[PROBLEM REQUIREMENTS]: In the entries below, find each line bearing the string "wire" and copy it.

[Electronic design automation data]:
=== Section Start ===

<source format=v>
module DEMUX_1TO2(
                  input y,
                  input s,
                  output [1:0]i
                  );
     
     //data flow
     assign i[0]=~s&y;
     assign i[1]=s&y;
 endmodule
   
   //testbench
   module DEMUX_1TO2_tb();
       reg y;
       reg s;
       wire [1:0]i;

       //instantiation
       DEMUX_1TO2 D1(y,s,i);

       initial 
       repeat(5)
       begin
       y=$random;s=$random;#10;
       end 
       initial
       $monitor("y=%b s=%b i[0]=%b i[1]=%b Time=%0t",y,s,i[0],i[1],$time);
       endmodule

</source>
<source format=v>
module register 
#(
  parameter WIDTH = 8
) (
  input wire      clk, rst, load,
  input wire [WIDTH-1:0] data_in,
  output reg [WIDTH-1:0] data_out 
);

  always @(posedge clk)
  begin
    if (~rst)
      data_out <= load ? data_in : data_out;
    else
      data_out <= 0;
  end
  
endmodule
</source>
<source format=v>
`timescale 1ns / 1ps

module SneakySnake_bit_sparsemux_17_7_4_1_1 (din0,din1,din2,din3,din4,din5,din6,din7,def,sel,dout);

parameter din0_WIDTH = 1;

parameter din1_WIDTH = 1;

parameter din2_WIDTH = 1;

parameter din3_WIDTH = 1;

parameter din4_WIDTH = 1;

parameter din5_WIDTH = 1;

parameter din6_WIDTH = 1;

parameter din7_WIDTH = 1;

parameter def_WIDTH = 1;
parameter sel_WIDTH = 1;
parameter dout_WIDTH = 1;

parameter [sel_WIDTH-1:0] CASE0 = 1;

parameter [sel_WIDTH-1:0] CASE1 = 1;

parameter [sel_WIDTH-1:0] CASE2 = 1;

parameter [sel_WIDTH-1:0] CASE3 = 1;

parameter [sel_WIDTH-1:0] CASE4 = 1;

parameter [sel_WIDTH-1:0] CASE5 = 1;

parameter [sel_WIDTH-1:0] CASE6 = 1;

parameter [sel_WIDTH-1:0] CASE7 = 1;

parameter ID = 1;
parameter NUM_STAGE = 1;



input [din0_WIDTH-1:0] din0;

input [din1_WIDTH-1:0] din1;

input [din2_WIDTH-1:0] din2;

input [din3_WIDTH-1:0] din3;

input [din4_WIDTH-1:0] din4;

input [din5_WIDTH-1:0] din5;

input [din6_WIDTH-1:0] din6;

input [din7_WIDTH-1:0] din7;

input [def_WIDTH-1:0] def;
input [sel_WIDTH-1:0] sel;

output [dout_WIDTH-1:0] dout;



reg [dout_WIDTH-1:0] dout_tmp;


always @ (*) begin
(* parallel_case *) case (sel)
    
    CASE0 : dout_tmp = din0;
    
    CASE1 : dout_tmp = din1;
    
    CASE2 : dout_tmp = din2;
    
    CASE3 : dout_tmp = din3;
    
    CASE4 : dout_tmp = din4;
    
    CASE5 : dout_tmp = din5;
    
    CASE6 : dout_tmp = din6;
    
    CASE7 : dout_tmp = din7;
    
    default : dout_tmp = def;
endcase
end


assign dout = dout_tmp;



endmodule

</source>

=== Section End ===
=== Section Start ===

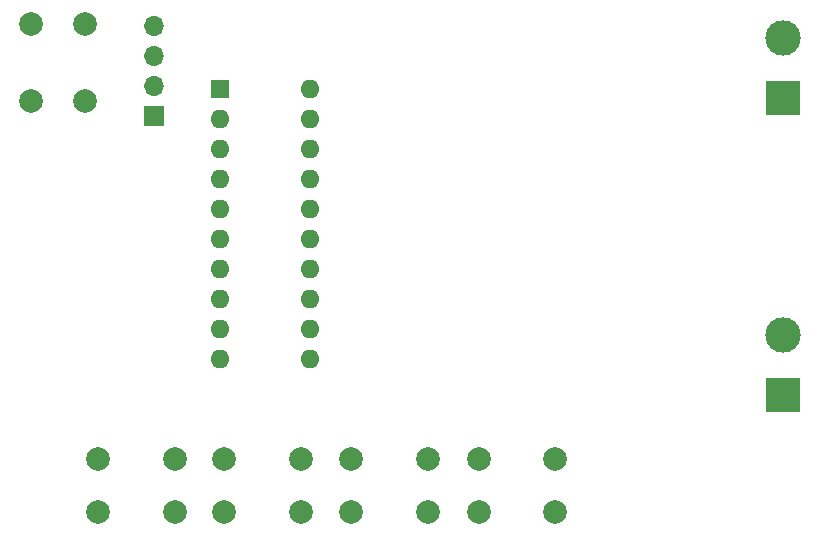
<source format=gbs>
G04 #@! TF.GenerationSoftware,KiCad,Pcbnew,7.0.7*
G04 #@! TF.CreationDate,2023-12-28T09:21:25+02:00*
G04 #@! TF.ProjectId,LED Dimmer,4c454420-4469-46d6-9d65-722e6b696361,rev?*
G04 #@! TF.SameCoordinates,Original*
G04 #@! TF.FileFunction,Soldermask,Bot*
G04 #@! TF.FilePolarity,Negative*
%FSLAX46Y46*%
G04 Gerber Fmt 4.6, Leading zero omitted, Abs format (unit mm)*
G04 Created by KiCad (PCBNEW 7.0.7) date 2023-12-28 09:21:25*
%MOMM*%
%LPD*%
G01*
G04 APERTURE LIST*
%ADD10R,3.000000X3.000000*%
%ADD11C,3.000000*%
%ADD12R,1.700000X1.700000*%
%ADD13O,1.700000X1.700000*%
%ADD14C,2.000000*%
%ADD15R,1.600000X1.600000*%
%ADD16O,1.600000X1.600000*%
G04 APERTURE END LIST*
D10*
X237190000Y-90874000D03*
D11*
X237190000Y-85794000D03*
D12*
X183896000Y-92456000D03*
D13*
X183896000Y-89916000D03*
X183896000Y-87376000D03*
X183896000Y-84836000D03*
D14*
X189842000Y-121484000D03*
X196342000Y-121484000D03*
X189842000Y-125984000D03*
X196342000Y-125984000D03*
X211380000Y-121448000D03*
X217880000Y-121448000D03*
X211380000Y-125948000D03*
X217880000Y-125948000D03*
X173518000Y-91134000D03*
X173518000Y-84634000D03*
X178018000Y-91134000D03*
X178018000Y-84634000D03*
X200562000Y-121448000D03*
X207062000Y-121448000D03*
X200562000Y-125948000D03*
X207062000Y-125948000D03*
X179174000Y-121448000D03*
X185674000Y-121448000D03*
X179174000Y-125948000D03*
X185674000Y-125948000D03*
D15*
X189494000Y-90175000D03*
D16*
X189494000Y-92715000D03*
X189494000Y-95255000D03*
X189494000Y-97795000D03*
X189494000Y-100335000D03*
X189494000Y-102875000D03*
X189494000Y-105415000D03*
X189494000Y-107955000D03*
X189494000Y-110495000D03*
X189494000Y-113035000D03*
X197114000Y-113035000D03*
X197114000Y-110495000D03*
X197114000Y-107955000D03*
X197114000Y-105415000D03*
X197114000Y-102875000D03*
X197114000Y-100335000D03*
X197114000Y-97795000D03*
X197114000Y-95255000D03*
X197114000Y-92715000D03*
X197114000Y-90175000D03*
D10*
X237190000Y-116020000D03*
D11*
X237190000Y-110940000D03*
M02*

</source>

=== Section End ===

[OUTPUT OF THE EXERCISE]:
       wire [1:0]i;
  input wire      clk, rst, load,
  input wire [WIDTH-1:0] data_in,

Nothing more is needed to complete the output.